How to be a good kisser

During the fireworks on Fourth of July, under the mistletoe at the Christmas party, or on the stroke of midnight on New Year’s Eve—you never know when your next kiss might be.  So just a heads up to all you oblivious, chronic holiday misers: Valentine’s Day is just around the corner. This Valentine’s Day, do not be caught off-guard. “You may need a lot of practice to be a good kisser,” said Amber Lewey, a 2010 graduate. “Knowing what you are getting yourself into is probably best.”

That long-awaited kiss from your secret crush may be just around the corner.  Yes, be very, very excited. The kiss may range from a quick friendly peck to a drawn-out passionate encounter.  It could be a first kiss or a last kiss; either way, both parties will want to make the moment memorable.  But, do you have what it takes? Do your lips start to quiver in fear just thinking of that scandalous action?

Be not afraid readers; here are the four main steps to ace that perfect smooch.

Step 1:  The Preparation

In case you didn’t know, kissing involves your lips.  Your lips must be presented as yearning to be kissed—think clean, soft, and well conditioned.  Chapstick can be helpful, if not vital.  A pleasant flavor of lip gloss may also add to the kiss.

Another very important factor when getting ready for that perfect kiss is dental hygiene and breath.  “If I’m going on a date, I’ll make sure that I don’t order something really potent to eat,” said senior Caitlin Richmond. “And I make sure to brush my teeth before I leave.”

Let’s be honest: if you have remnants of yesterday’s French dip still lingering in your teeth, people will be running away in fear.  If your breath reeks of garlic, your date will have a very hard time holding a conversation with you, let alone locking lips.

So brush, floss, brush again, rinse, chew some gum, or invest in some mints –  preferably all of the above.  The condition, smell, and taste of your mouth are things you will be sharing with your fellow smoocher, so let’s make it a tasty experience please.

Step 2:  Reading the Moment

Close body language, lots of eye contact, and casual flirting should be good indicators if whether the moment is right or not.  Learn how to read the moment before the kiss to make sure you both are feeling the same thing.

Unfortunately, your date may not share the same positive, warm vibes.  “I don’t think he got the point,” Lewey said. “I was moving away as he was moving in.  It was as if he was backing me into a corner to attack my face.
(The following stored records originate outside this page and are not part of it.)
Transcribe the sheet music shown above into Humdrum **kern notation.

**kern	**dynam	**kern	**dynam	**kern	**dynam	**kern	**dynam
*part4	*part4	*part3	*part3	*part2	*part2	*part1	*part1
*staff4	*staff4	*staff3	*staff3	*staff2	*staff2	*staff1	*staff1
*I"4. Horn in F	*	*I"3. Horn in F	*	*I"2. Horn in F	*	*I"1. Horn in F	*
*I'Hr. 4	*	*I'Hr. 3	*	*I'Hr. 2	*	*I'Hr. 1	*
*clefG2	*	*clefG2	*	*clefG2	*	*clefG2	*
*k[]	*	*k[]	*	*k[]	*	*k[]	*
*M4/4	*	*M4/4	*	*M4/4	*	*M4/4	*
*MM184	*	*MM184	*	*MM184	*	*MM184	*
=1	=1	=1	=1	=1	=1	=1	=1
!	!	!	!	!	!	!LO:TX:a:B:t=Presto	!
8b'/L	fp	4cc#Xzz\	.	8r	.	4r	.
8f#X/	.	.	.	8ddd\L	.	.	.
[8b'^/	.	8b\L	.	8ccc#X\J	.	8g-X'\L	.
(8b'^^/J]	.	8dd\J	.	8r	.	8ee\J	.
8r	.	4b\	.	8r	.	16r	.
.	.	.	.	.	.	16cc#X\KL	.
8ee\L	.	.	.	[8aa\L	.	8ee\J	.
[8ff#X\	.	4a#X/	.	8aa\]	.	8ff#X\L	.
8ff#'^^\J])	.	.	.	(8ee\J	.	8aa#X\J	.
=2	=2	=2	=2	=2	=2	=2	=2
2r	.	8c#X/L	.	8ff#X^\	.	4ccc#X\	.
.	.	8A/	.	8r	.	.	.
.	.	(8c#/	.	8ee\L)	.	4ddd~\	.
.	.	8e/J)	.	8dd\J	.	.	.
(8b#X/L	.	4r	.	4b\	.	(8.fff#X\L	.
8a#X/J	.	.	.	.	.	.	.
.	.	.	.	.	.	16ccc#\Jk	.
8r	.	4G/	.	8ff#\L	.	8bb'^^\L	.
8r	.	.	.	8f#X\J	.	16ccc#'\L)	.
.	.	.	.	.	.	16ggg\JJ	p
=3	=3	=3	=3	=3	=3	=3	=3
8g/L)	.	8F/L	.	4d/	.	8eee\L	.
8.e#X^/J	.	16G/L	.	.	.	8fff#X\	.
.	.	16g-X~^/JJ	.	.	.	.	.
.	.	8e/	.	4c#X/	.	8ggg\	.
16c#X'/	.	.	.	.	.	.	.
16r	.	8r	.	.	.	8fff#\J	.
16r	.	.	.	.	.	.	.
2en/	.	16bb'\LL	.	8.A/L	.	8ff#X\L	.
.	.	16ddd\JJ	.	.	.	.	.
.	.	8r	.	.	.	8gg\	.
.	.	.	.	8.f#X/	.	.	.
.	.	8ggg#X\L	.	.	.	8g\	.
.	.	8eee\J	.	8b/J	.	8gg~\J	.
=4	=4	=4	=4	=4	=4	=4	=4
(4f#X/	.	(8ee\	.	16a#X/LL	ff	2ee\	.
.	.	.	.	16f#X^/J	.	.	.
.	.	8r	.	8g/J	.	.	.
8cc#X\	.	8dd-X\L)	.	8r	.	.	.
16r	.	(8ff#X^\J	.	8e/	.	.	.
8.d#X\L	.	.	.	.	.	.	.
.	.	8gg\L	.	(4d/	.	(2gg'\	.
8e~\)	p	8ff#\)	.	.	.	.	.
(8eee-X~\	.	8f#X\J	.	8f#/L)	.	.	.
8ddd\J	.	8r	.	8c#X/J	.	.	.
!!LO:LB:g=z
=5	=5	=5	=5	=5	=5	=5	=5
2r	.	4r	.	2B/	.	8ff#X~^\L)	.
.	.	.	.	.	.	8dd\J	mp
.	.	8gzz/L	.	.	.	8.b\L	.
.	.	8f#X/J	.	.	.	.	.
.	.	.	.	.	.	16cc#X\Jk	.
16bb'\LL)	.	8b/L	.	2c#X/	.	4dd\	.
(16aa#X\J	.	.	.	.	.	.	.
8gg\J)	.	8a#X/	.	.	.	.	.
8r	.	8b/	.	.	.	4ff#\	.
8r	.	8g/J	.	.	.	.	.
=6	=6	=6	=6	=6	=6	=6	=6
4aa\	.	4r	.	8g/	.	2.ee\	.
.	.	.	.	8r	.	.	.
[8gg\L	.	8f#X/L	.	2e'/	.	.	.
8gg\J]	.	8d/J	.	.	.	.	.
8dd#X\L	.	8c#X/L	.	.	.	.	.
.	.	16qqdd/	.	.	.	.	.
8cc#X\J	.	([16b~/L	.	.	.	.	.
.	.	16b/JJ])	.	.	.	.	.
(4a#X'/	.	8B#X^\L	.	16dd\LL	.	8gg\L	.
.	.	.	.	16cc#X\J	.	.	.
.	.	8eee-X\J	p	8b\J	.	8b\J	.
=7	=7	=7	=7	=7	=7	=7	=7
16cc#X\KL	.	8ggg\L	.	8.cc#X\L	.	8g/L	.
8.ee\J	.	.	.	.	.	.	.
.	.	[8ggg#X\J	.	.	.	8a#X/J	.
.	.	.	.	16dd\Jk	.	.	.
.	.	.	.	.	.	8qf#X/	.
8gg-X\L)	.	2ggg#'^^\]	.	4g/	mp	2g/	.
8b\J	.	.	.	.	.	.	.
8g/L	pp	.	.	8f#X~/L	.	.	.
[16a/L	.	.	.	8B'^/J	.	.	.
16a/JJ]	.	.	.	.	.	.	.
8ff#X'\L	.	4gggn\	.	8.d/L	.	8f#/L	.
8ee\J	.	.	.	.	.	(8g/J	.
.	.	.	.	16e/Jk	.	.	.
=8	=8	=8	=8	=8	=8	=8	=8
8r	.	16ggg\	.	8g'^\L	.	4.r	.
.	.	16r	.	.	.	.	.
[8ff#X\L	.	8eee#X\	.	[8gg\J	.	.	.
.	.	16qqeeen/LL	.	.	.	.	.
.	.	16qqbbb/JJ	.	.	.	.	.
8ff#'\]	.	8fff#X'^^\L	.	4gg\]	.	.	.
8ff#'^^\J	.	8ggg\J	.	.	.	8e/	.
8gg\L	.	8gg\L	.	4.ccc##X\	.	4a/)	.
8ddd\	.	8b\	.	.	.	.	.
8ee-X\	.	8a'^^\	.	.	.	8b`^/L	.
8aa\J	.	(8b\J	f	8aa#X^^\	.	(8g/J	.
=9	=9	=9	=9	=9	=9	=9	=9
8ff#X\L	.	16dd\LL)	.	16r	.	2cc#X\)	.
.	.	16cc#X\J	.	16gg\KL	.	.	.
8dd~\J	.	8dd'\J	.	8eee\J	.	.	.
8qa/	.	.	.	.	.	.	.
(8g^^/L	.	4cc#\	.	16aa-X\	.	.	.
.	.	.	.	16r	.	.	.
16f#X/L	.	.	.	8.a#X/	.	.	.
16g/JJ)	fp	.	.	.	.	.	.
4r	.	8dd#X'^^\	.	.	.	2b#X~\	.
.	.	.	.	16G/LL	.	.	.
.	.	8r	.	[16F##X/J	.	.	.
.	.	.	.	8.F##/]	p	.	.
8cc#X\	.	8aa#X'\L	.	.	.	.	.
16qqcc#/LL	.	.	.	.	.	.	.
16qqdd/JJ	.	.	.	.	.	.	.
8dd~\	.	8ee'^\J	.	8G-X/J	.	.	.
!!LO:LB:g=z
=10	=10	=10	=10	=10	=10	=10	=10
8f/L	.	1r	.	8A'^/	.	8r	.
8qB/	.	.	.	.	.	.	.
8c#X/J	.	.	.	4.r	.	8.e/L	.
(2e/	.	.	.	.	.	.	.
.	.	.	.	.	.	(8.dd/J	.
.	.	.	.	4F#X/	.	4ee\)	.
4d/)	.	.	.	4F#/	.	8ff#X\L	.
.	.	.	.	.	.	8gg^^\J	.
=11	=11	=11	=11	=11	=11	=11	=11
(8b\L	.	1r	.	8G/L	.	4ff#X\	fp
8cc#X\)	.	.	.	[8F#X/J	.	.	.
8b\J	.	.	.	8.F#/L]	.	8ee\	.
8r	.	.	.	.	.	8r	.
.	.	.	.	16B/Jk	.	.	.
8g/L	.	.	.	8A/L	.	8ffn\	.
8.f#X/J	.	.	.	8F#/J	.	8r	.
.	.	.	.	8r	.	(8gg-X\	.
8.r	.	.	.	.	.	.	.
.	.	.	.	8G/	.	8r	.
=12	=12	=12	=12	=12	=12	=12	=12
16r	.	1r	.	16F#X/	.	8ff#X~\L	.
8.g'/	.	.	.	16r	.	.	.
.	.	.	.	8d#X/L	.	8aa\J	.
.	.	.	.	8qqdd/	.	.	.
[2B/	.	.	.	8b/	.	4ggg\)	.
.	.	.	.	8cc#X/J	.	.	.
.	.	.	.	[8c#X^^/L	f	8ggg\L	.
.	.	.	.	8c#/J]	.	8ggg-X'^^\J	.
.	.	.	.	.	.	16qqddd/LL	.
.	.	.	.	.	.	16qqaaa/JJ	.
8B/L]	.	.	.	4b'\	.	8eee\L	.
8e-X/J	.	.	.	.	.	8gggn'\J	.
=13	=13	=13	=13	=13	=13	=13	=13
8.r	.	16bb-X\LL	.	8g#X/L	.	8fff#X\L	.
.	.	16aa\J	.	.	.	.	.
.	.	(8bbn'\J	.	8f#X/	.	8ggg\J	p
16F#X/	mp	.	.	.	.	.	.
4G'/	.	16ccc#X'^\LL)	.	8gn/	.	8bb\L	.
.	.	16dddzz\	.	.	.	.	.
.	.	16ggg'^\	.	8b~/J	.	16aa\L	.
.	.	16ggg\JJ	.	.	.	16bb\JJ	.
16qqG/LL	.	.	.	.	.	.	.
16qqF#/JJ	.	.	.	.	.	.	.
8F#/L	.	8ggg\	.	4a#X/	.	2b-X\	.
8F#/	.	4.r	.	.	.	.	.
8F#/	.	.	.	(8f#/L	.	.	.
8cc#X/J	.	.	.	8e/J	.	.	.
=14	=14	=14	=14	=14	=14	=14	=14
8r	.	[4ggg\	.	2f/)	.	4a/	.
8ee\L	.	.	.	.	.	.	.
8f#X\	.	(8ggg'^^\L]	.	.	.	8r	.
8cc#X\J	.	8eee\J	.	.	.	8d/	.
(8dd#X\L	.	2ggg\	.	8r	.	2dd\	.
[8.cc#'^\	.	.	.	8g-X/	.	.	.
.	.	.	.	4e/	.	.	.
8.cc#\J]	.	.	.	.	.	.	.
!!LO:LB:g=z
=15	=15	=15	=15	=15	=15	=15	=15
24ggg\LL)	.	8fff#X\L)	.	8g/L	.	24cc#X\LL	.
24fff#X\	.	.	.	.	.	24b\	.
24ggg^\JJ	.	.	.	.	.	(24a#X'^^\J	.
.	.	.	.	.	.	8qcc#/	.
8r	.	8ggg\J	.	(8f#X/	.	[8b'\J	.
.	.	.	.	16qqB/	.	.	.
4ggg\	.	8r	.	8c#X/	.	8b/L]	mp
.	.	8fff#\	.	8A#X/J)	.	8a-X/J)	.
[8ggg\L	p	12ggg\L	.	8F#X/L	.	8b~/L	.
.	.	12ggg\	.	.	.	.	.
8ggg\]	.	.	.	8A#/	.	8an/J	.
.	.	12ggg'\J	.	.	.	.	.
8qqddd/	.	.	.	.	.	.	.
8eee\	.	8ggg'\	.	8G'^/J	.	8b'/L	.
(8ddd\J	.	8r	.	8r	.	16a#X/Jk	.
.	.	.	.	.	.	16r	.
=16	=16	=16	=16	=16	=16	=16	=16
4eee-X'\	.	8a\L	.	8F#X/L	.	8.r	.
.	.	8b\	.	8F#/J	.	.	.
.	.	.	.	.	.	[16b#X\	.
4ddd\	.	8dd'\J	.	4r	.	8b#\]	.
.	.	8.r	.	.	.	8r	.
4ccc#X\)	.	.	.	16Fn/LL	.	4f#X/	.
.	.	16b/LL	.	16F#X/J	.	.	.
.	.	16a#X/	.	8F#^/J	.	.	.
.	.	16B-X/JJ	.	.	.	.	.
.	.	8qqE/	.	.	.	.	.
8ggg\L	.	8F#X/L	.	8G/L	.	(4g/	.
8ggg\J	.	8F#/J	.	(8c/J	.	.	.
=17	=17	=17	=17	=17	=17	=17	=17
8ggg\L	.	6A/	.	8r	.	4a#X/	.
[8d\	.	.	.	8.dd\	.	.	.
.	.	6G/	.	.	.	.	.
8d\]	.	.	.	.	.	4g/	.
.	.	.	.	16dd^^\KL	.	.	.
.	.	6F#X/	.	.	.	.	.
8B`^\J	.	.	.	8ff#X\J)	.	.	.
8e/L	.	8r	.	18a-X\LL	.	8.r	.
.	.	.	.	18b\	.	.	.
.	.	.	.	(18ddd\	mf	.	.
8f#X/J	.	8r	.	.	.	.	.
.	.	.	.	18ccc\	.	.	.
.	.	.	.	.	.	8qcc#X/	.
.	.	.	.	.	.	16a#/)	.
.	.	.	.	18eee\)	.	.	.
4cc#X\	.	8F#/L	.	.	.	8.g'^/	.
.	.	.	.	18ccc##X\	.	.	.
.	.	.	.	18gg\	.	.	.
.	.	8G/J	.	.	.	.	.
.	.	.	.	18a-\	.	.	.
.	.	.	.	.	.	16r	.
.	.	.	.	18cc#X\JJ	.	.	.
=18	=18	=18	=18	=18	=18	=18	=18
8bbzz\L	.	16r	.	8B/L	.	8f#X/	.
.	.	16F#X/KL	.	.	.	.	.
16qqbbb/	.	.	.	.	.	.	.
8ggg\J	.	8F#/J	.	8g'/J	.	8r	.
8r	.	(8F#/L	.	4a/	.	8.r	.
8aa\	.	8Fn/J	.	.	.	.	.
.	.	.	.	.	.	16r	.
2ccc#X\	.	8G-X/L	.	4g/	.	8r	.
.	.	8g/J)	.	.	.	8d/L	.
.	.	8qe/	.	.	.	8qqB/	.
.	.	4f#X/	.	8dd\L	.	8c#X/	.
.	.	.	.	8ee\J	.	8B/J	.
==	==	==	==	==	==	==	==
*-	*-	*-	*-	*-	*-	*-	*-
He was not reading my very clear not-interested signals.”

The moment needs to be right as you go in for the kiss.  “Read their body language and the mood.  If they seem interested great, if not -- don’t push it,” said senior Will Bratton.

Both Lewey and Bratton agreed that it’s best to tease a little bit.  Any built up tension will only make the kiss more passionate and enjoyable.

Step 3:  THE KISS

There are good kissers… and then there are bad kissers. If you find yourself in the latter category, you may find your kissing experience cut short.  “It was like kissing a cat,” Bratton said. “She just kept lapping my face.  That one didn’t last too long.”

Do not be this person.  Do not kiss like a lapping cat, a constantly pecking bird, or a slobbering dog.  Kiss like a human being.  Exercise creative sensuality while also maintaining control.

Being prepared both physically and mentally for the kiss is not enough.  The execution of the smooch is very important.  Find the balance between exciting and exhilarating while still being respectful and socially acceptable.  “I felt like my whole face was wet,” Lewey said. “He slobbered literally everywhere.  I had to wipe it off with both hands. It was not okay!”

Eyes do not necessarily have to be closed during the kiss, but definitely not open the full length of the kiss.  Take a peek every once and while; but do not be the creepy opened-eyed starrer the whole time.

Your head should not be completely still and constantly to one side.  Have some movement and variety as you engage with the person.  Tongue movement should also have some range, but still maintain some control.  Lips must not be too hard, but not overly soft so that they hold no form, said both Lewey and Bratton.

“During my first kiss, he bit my lips!” said freshman Sammie Santos, “It hurt! But I kept kissing him. He just got over excited I think.”  Let yourself get into the moment but carefully.  Add your own style to the kiss and make it yours.  Be sure, however, to always return to the basic kissing motion as to not completely scare your date.

“During the kiss its so important to find your rhythm, “ said Lewey.  “Feed off the other person and have fun!”

Step 4:  The Aftermath

That crazy, passionate kiss you daydreamed about during every other Core 250 lecture has just concluded, awkward pause, now what?

“Afterwards it really will be different for each couple,” Lewey said.  “It is all about reading the moment.”

Maybe continue to enjoy a movie and some cuddling, a little more smooching, or quickly and uncomfortably part ways, but still embrace the moment.  “I usually make a quick retreat after the initial kiss if the moment isn’t quite right,” said senior Kayla Hughes.

So welcome Valentine’s Day with fresh, minty clean breathe, an open, creative mind, and receptive lips - you are now on your way to becoming a world-class snogger.